Polpettine di Pollo, chicken meatballs, black olives, ricotta, pizza bread:
Rich but light at the same time. So much umami. And I loved the salty olives.
Nebrodini Arrostiti, wood-fired mushrooms, mustard greens, thyme, lemon:
I wanted to order this because I wanted to make it at home. I’m not sure I’ll be able to. So meaty, but with a bite from lemon. Really good.
Stracciatella, house-made stracciatella, basil and olio verde:
In. Sane. That cheese, hand-stretched, was so creamy and sweet, it was like the milkshake of cheese. Pair that with the simple tomato sauce and the crackling crust, and it’s hard to say this wasn’t the best pizza I’ve ever had.
Margherita with mushrooms:
Also super. But no Stracciatella.
Salsiccia, pork sausage, crimini mushrooms and pecorino:
Like a meat-lovers with only one meat. So satisfying. So mouthwatering. So good.
Mercato, autumn greens, bechamel, lemon, grana padano.

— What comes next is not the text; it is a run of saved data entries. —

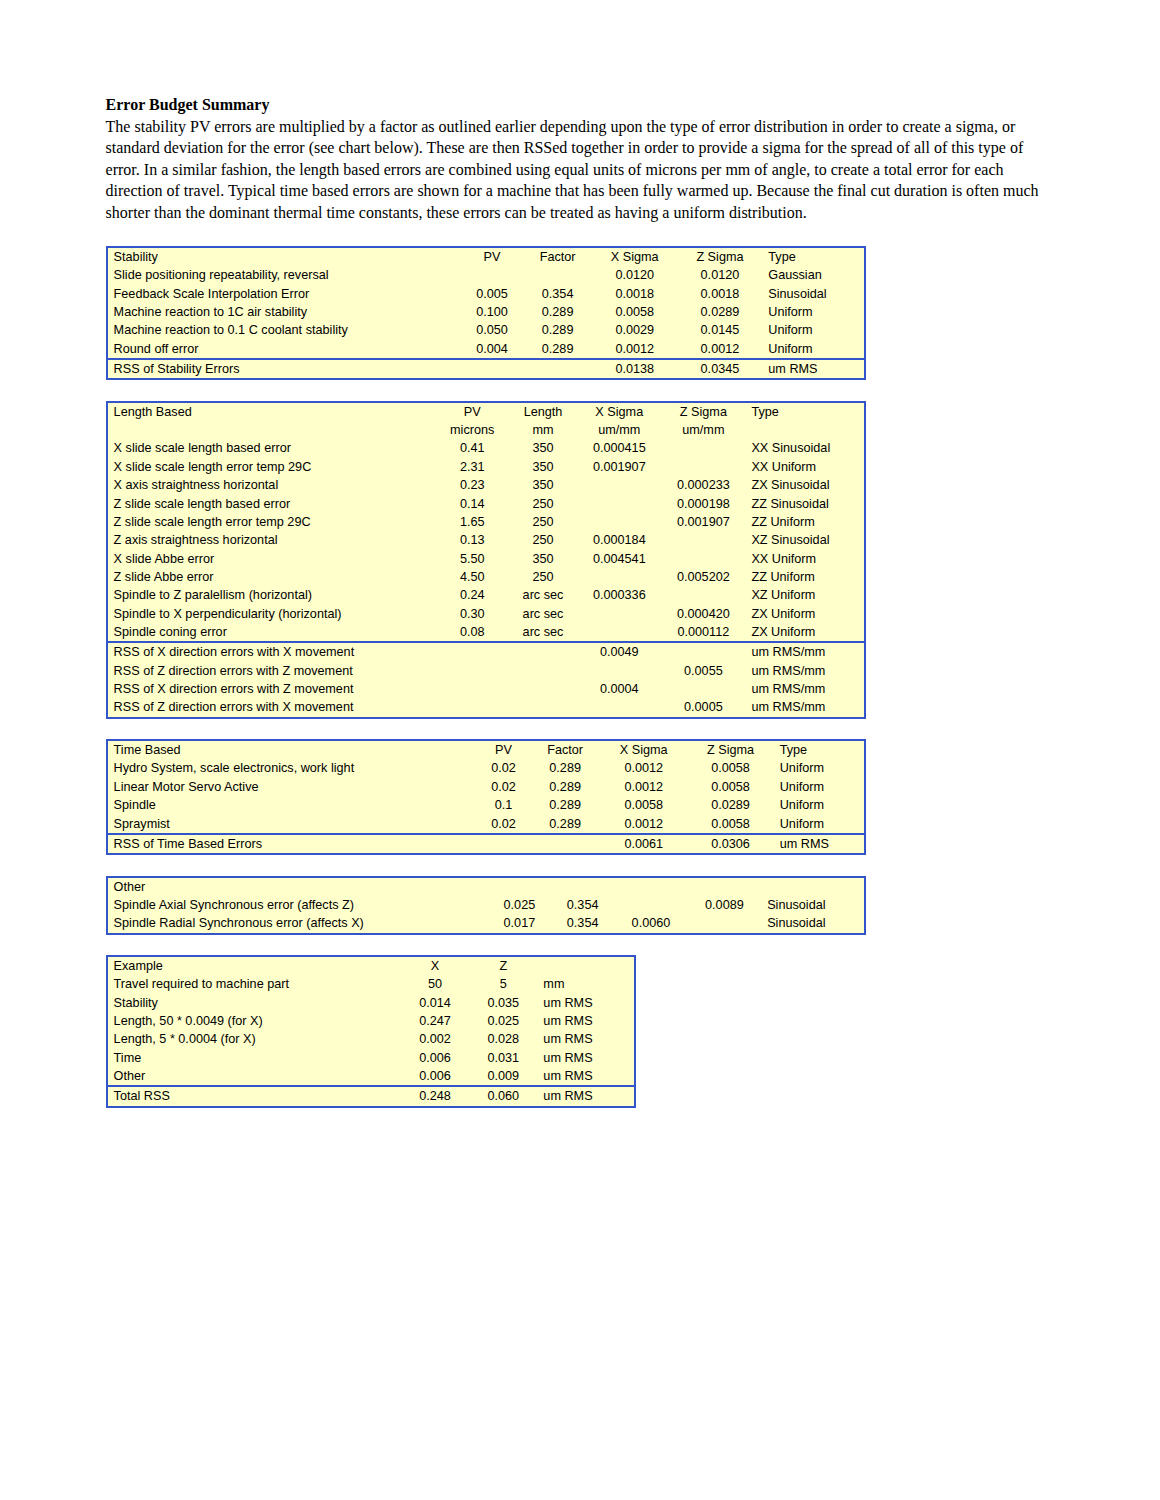Error Budget Summary
The stability PV errors are multiplied by a factor as outlined earlier depending upon the type of error distribution in order to create a sigma, or standard deviation for the error (see chart below). These are then RSSed together in order to provide a sigma for the spread of all of this type of error. In a similar fashion, the length based errors are combined using equal units of microns per mm of angle, to create a total error for each direction of travel. Typical time based errors are shown for a machine that has been fully warmed up. Because the final cut duration is often much shorter than the dominant thermal time constants, these errors can be treated as having a uniform distribution.
| Stability | PV | Factor | X Sigma | Z Sigma | Type |
| Slide positioning repeatability, reversal | | | 0.0120 | 0.0120 | Gaussian |
| Feedback Scale Interpolation Error | 0.005 | 0.354 | 0.0018 | 0.0018 | Sinusoidal |
| Machine reaction to 1C air stability | 0.100 | 0.289 | 0.0058 | 0.0289 | Uniform |
| Machine reaction to 0.1 C coolant stability | 0.050 | 0.289 | 0.0029 | 0.0145 | Uniform |
| Round off error | 0.004 | 0.289 | 0.0012 | 0.0012 | Uniform |
| RSS of Stability Errors | | | 0.0138 | 0.0345 | um RMS |
| Length Based | PV | Length | X Sigma | Z Sigma | Type |
| | microns | mm | um/mm | um/mm | |
| X slide scale length based error | 0.41 | 350 | 0.000415 | | XX Sinusoidal |
| X slide scale length error temp 29C | 2.31 | 350 | 0.001907 | | XX Uniform |
| X axis straightness horizontal | 0.23 | 350 | | 0.000233 | ZX Sinusoidal |
| Z slide scale length based error | 0.14 | 250 | | 0.000198 | ZZ Sinusoidal |
| Z slide scale length error temp 29C | 1.65 | 250 | | 0.001907 | ZZ Uniform |
| Z axis straightness horizontal | 0.13 | 250 | 0.000184 | | XZ Sinusoidal |
| X slide Abbe error | 5.50 | 350 | 0.004541 | | XX Uniform |
| Z slide Abbe error | 4.50 | 250 | | 0.005202 | ZZ Uniform |
| Spindle to Z paralellism (horizontal) | 0.24 | arc sec | 0.000336 | | XZ Uniform |
| Spindle to X perpendicularity (horizontal) | 0.30 | arc sec | | 0.000420 | ZX Uniform |
| Spindle coning error | 0.08 | arc sec | | 0.000112 | ZX Uniform |
| RSS of X direction errors with X movement | | | 0.0049 | | um RMS/mm |
| RSS of Z direction errors with Z movement | | | | 0.0055 | um RMS/mm |
| RSS of X direction errors with Z movement | | | 0.0004 | | um RMS/mm |
| RSS of Z direction errors with X movement | | | | 0.0005 | um RMS/mm |
| Time Based | PV | Factor | X Sigma | Z Sigma | Type |
| Hydro System, scale electronics, work light | 0.02 | 0.289 | 0.0012 | 0.0058 | Uniform |
| Linear Motor Servo Active | 0.02 | 0.289 | 0.0012 | 0.0058 | Uniform |
| Spindle | 0.1 | 0.289 | 0.0058 | 0.0289 | Uniform |
| Spraymist | 0.02 | 0.289 | 0.0012 | 0.0058 | Uniform |
| RSS of Time Based Errors | | | 0.0061 | 0.0306 | um RMS |
| Other | | | | | |
| Spindle Axial Synchronous error (affects Z) | 0.025 | 0.354 | | 0.0089 | Sinusoidal |
| Spindle Radial Synchronous error (affects X) | 0.017 | 0.354 | 0.0060 | | Sinusoidal |
| Example | X | Z | |
| Travel required to machine part | 50 | 5 | mm |
| Stability | 0.014 | 0.035 | um RMS |
| Length, 50 * 0.0049 (for X) | 0.247 | 0.025 | um RMS |
| Length, 5 * 0.0004 (for X) | 0.002 | 0.028 | um RMS |
| Time | 0.006 | 0.031 | um RMS |
| Other | 0.006 | 0.009 | um RMS |
| Total RSS | 0.248 | 0.060 | um RMS |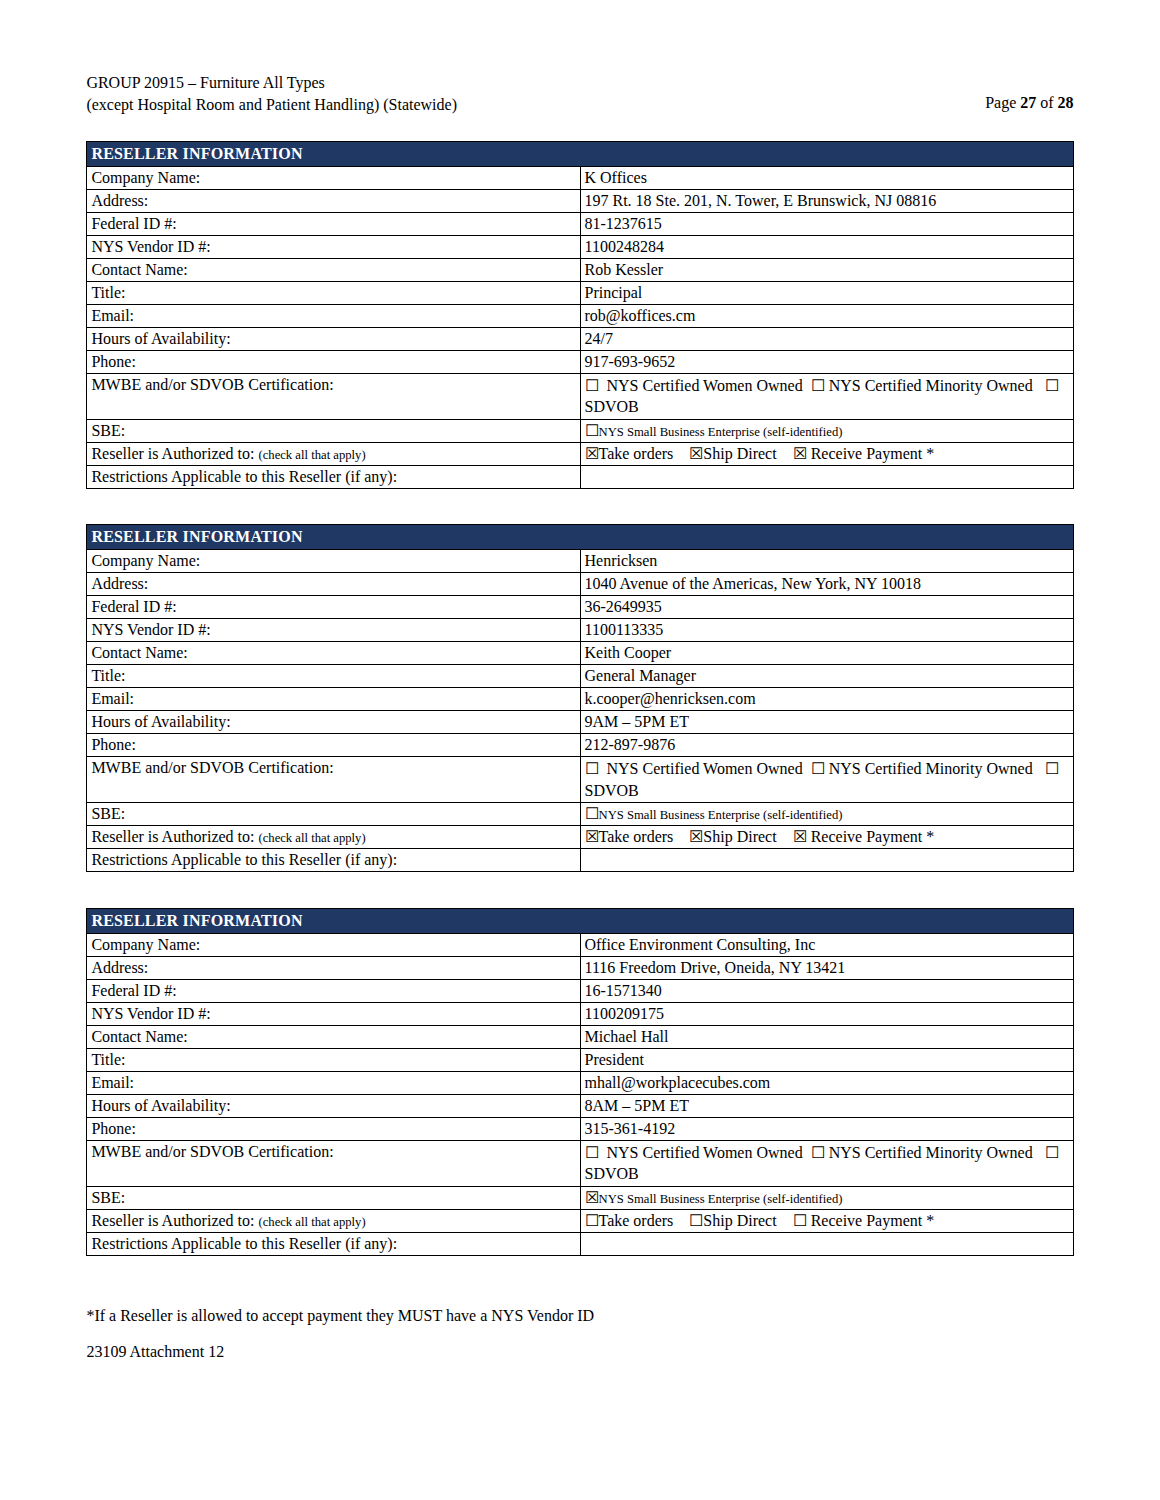GROUP 20915 – Furniture All Types
(except Hospital Room and Patient Handling) (Statewide)
Page 27 of 28
| RESELLER INFORMATION |
| --- |
| Company Name: | K Offices |
| Address: | 197 Rt. 18 Ste. 201, N. Tower, E Brunswick, NJ 08816 |
| Federal ID #: | 81-1237615 |
| NYS Vendor ID #: | 1100248284 |
| Contact Name: | Rob Kessler |
| Title: | Principal |
| Email: | rob@koffices.cm |
| Hours of Availability: | 24/7 |
| Phone: | 917-693-9652 |
| MWBE and/or SDVOB Certification: | ☐ NYS Certified Women Owned ☐ NYS Certified Minority Owned ☐ SDVOB |
| SBE: | ☐ NYS Small Business Enterprise (self-identified) |
| Reseller is Authorized to: (check all that apply) | ☒ Take orders ☒ Ship Direct ☒ Receive Payment * |
| Restrictions Applicable to this Reseller (if any): | |
| RESELLER INFORMATION |
| --- |
| Company Name: | Henricksen |
| Address: | 1040 Avenue of the Americas, New York, NY 10018 |
| Federal ID #: | 36-2649935 |
| NYS Vendor ID #: | 1100113335 |
| Contact Name: | Keith Cooper |
| Title: | General Manager |
| Email: | k.cooper@henricksen.com |
| Hours of Availability: | 9AM – 5PM ET |
| Phone: | 212-897-9876 |
| MWBE and/or SDVOB Certification: | ☐ NYS Certified Women Owned ☐ NYS Certified Minority Owned ☐ SDVOB |
| SBE: | ☐ NYS Small Business Enterprise (self-identified) |
| Reseller is Authorized to: (check all that apply) | ☒ Take orders ☒ Ship Direct ☒ Receive Payment * |
| Restrictions Applicable to this Reseller (if any): | |
| RESELLER INFORMATION |
| --- |
| Company Name: | Office Environment Consulting, Inc |
| Address: | 1116 Freedom Drive, Oneida, NY 13421 |
| Federal ID #: | 16-1571340 |
| NYS Vendor ID #: | 1100209175 |
| Contact Name: | Michael Hall |
| Title: | President |
| Email: | mhall@workplacecubes.com |
| Hours of Availability: | 8AM – 5PM ET |
| Phone: | 315-361-4192 |
| MWBE and/or SDVOB Certification: | ☐ NYS Certified Women Owned ☐ NYS Certified Minority Owned ☐ SDVOB |
| SBE: | ☒ NYS Small Business Enterprise (self-identified) |
| Reseller is Authorized to: (check all that apply) | ☐ Take orders ☐ Ship Direct ☐ Receive Payment * |
| Restrictions Applicable to this Reseller (if any): | |
*If a Reseller is allowed to accept payment they MUST have a NYS Vendor ID
23109 Attachment 12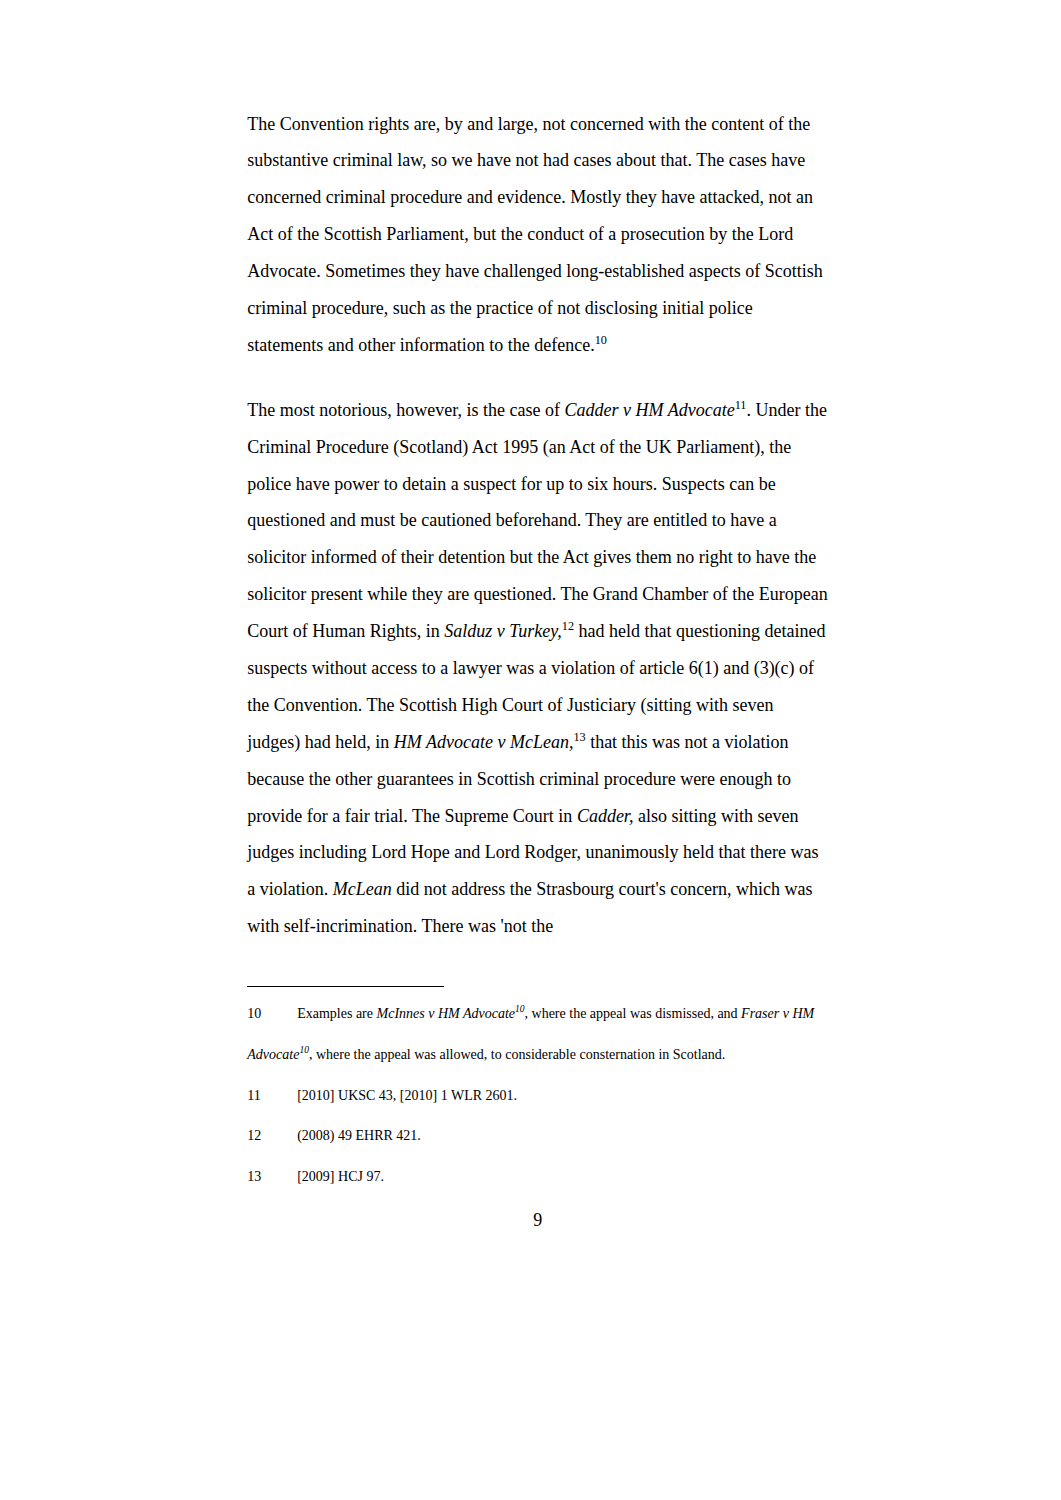The Convention rights are, by and large, not concerned with the content of the substantive criminal law, so we have not had cases about that. The cases have concerned criminal procedure and evidence. Mostly they have attacked, not an Act of the Scottish Parliament, but the conduct of a prosecution by the Lord Advocate. Sometimes they have challenged long-established aspects of Scottish criminal procedure, such as the practice of not disclosing initial police statements and other information to the defence.10
The most notorious, however, is the case of Cadder v HM Advocate11. Under the Criminal Procedure (Scotland) Act 1995 (an Act of the UK Parliament), the police have power to detain a suspect for up to six hours. Suspects can be questioned and must be cautioned beforehand. They are entitled to have a solicitor informed of their detention but the Act gives them no right to have the solicitor present while they are questioned. The Grand Chamber of the European Court of Human Rights, in Salduz v Turkey,12 had held that questioning detained suspects without access to a lawyer was a violation of article 6(1) and (3)(c) of the Convention. The Scottish High Court of Justiciary (sitting with seven judges) had held, in HM Advocate v McLean,13 that this was not a violation because the other guarantees in Scottish criminal procedure were enough to provide for a fair trial. The Supreme Court in Cadder, also sitting with seven judges including Lord Hope and Lord Rodger, unanimously held that there was a violation. McLean did not address the Strasbourg court's concern, which was with self-incrimination. There was 'not the
10 Examples are McInnes v HM Advocate10, where the appeal was dismissed, and Fraser v HM
Advocate10, where the appeal was allowed, to considerable consternation in Scotland.
11[2010] UKSC 43, [2010] 1 WLR 2601.
12(2008) 49 EHRR 421.
13[2009] HCJ 97.
9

Such a nice contrast to the other pies. A really good crust (see those cracks!) and a silky bechamel underneath, then just-soft-enough greens on top and a nice shaving of lemon and cheese. Bravo!
Our menu:
Our cast. Celebrating the birthday of Boo:
Kelli and yours truly:
We sat in the auxiliary bar area, not the hipster front area, but we were really happy about that; it meant we had comfortable chairs and the volume was soft enough we could talk:
Thank you, Marta. Can’t wait to come back.
The 411 on Marta: 29 E. 29th St., Manhattan. 212-651-3800, martamanhattan.com.